The American Academy of Neurology; the American Congress of Rehabilitative Medicine; and the National Institute on Disability, Independent Living, and Rehabilitation Research have published a practice guideline on the diagnosis and ongoing medical and rehabilitative care of patients in a vegetative or minimally conscious state caused by brain injury. The guideline was published online ahead of print August 8 in Neurology. The authors based their recommendations on a systematic review of the evidence using a modified Delphi consensus process. Clinicians should advise families that for adults, a minimally conscious state and traumatic etiology are associated with more favorable outcomes, according to the guideline. Structural MRI, SPECT, and the Coma Recovery Scale-Revised can assist prognostication in adults, but no tests improve prognostic accuracy in children, said the authors.

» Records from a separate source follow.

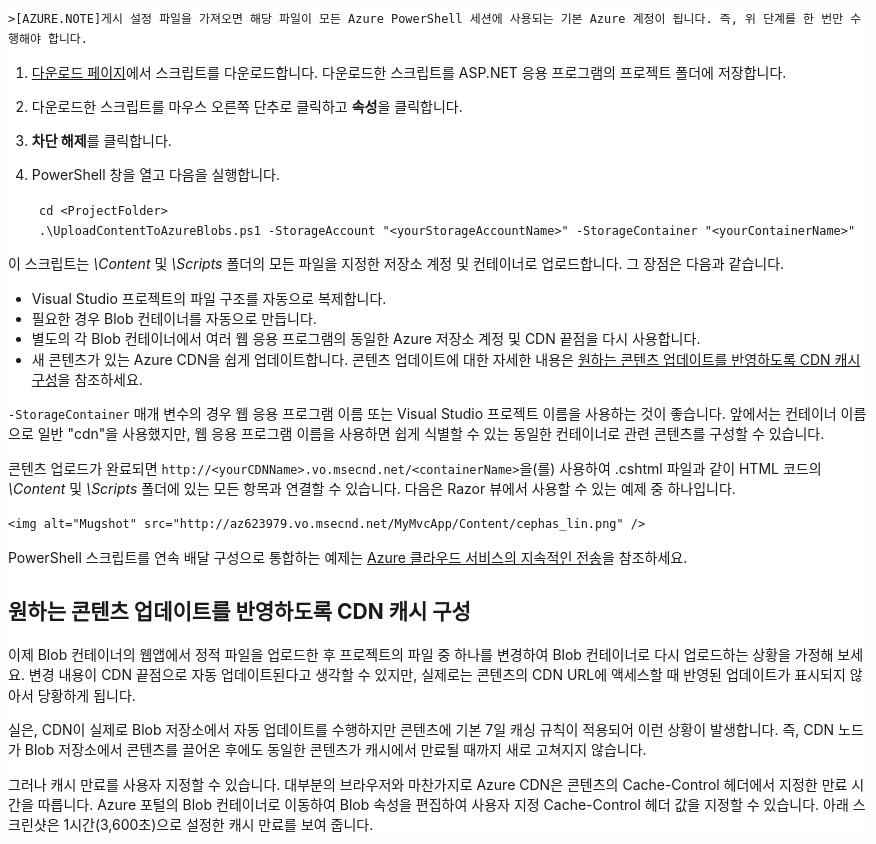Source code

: 	>[AZURE.NOTE]게시 설정 파일을 가져오면 해당 파일이 모든 Azure PowerShell 세션에 사용되는 기본 Azure 계정이 됩니다. 즉, 위 단계를 한 번만 수행해야 합니다.
	
1. [다운로드 페이지](http://gallery.technet.microsoft.com/scriptcenter/Upload-Content-Files-from-41c2142a)에서 스크립트를 다운로드합니다. 다운로드한 스크립트를 ASP.NET 응용 프로그램의 프로젝트 폴더에 저장합니다.
2. 다운로드한 스크립트를 마우스 오른쪽 단추로 클릭하고 **속성**을 클릭합니다.
3. **차단 해제**를 클릭합니다.
4. PowerShell 창을 열고 다음을 실행합니다.

		cd <ProjectFolder>
		.\UploadContentToAzureBlobs.ps1 -StorageAccount "<yourStorageAccountName>" -StorageContainer "<yourContainerName>"

이 스크립트는 *\\Content* 및 *\\Scripts* 폴더의 모든 파일을 지정한 저장소 계정 및 컨테이너로 업로드합니다. 그 장점은 다음과 같습니다.

-	Visual Studio 프로젝트의 파일 구조를 자동으로 복제합니다.
-	필요한 경우 Blob 컨테이너를 자동으로 만듭니다.
-	별도의 각 Blob 컨테이너에서 여러 웹 응용 프로그램의 동일한 Azure 저장소 계정 및 CDN 끝점을 다시 사용합니다.
-	새 콘텐츠가 있는 Azure CDN을 쉽게 업데이트합니다. 콘텐츠 업데이트에 대한 자세한 내용은 [원하는 콘텐츠 업데이트를 반영하도록 CDN 캐시 구성](#update)을 참조하세요.

`-StorageContainer` 매개 변수의 경우 웹 응용 프로그램 이름 또는 Visual Studio 프로젝트 이름을 사용하는 것이 좋습니다. 앞에서는 컨테이너 이름으로 일반 "cdn"을 사용했지만, 웹 응용 프로그램 이름을 사용하면 쉽게 식별할 수 있는 동일한 컨테이너로 관련 콘텐츠를 구성할 수 있습니다.

콘텐츠 업로드가 완료되면 `http://<yourCDNName>.vo.msecnd.net/<containerName>`을(를) 사용하여 .cshtml 파일과 같이 HTML 코드의 *\\Content* 및 *\\Scripts* 폴더에 있는 모든 항목과 연결할 수 있습니다. 다음은 Razor 뷰에서 사용할 수 있는 예제 중 하나입니다.

	<img alt="Mugshot" src="http://az623979.vo.msecnd.net/MyMvcApp/Content/cephas_lin.png" />

PowerShell 스크립트를 연속 배달 구성으로 통합하는 예제는 [Azure 클라우드 서비스의 지속적인 전송](../cloud-services/cloud-services-dotnet-continuous-delivery.md)을 참조하세요.

<a name="update"></a>
## 원하는 콘텐츠 업데이트를 반영하도록 CDN 캐시 구성 ##

이제 Blob 컨테이너의 웹앱에서 정적 파일을 업로드한 후 프로젝트의 파일 중 하나를 변경하여 Blob 컨테이너로 다시 업로드하는 상황을 가정해 보세요. 변경 내용이 CDN 끝점으로 자동 업데이트된다고 생각할 수 있지만, 실제로는 콘텐츠의 CDN URL에 액세스할 때 반영된 업데이트가 표시되지 않아서 당황하게 됩니다.

실은, CDN이 실제로 Blob 저장소에서 자동 업데이트를 수행하지만 콘텐츠에 기본 7일 캐싱 규칙이 적용되어 이런 상황이 발생합니다. 즉, CDN 노드가 Blob 저장소에서 콘텐츠를 끌어온 후에도 동일한 콘텐츠가 캐시에서 만료될 때까지 새로 고쳐지지 않습니다.

그러나 캐시 만료를 사용자 지정할 수 있습니다. 대부분의 브라우저와 마찬가지로 Azure CDN은 콘텐츠의 Cache-Control 헤더에서 지정한 만료 시간을 따릅니다. Azure 포털의 Blob 컨테이너로 이동하여 Blob 속성을 편집하여 사용자 지정 Cache-Control 헤더 값을 지정할 수 있습니다. 아래 스크린샷은 1시간(3,600초)으로 설정한 캐시 만료를 보여 줍니다.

Giacino JT, Katz DI, Schiff ND, et al. Practice guideline update recommendations summary: Disorders of consciousness: Report of the Guideline Development, Dissemination, and Implementation Subcommittee of the American Academy of Neurology; the American Congress of Rehabilitation Medicine; and the National Institute on Disability, Independent Living, and Rehabilitation Research. Neurology. 2018 Aug 8 [Epub ahead of print].

FDA Approves Onpattro

The FDA has approved Onpattro (patisiran) lipid complex injection for the treatment of polyneuropathy of hereditary transthyretin-mediated (hATTR) amyloidosis in adults. The approval of Onpattro was based on results from a randomized, double-blind, placebo-controlled phase III study. Of 225 patients, 148 were randomized to Onpattro infusion once every three weeks for 18 months. The other participants were randomized to placebo infusion at the same frequency. The patients who received Onpattro had better outcomes on measures of polyneuropathy, including muscle strength, sensation, reflexes, and autonomic symptoms, compared with participants receiving placebo infusions. Patients receiving Onpattro also scored better on assessments of walking, nutritional status, and the ability to perform activities of daily living. Alnylam Pharmaceuticals, which markets Onpattro, is headquartered in Cambridge, Massachusetts.

Ophthalmic Conditions May Indicate Increased Risk of Alzheimer’s Disease

People with recent diagnoses of glaucoma, established age-related macular degeneration, and recent and established diabetic retinopathy may have increased risk of Alzheimer’s disease, according to a study published online ahead of print August 2 in Alzheimer’s & Dementia. The investigators included 3,877 participants selected randomly from the Adult Changes in Thought study in their analysis. Participants were age 65 or older and did not have Alzheimer’s disease at the time of enrollment. During the five-year study, a committee of dementia experts diagnosed Alzheimer’s disease in 792 people. Patients with age-related macular degeneration, diabetic retinopathy, or glaucoma were at 40% to 50% greater risk of developing Alzheimer’s disease, compared with people without these eye conditions. Cataract diagnosis was not a risk factor for Alzheimer’s disease.

Lee CS, Larson EB, Gibbons LE, et al. Associations between recent and established ophthalmic conditions and risk of Alzheimer’s disease. Alzheimers Dement. 2018 Aug 2 [Epub ahead of print].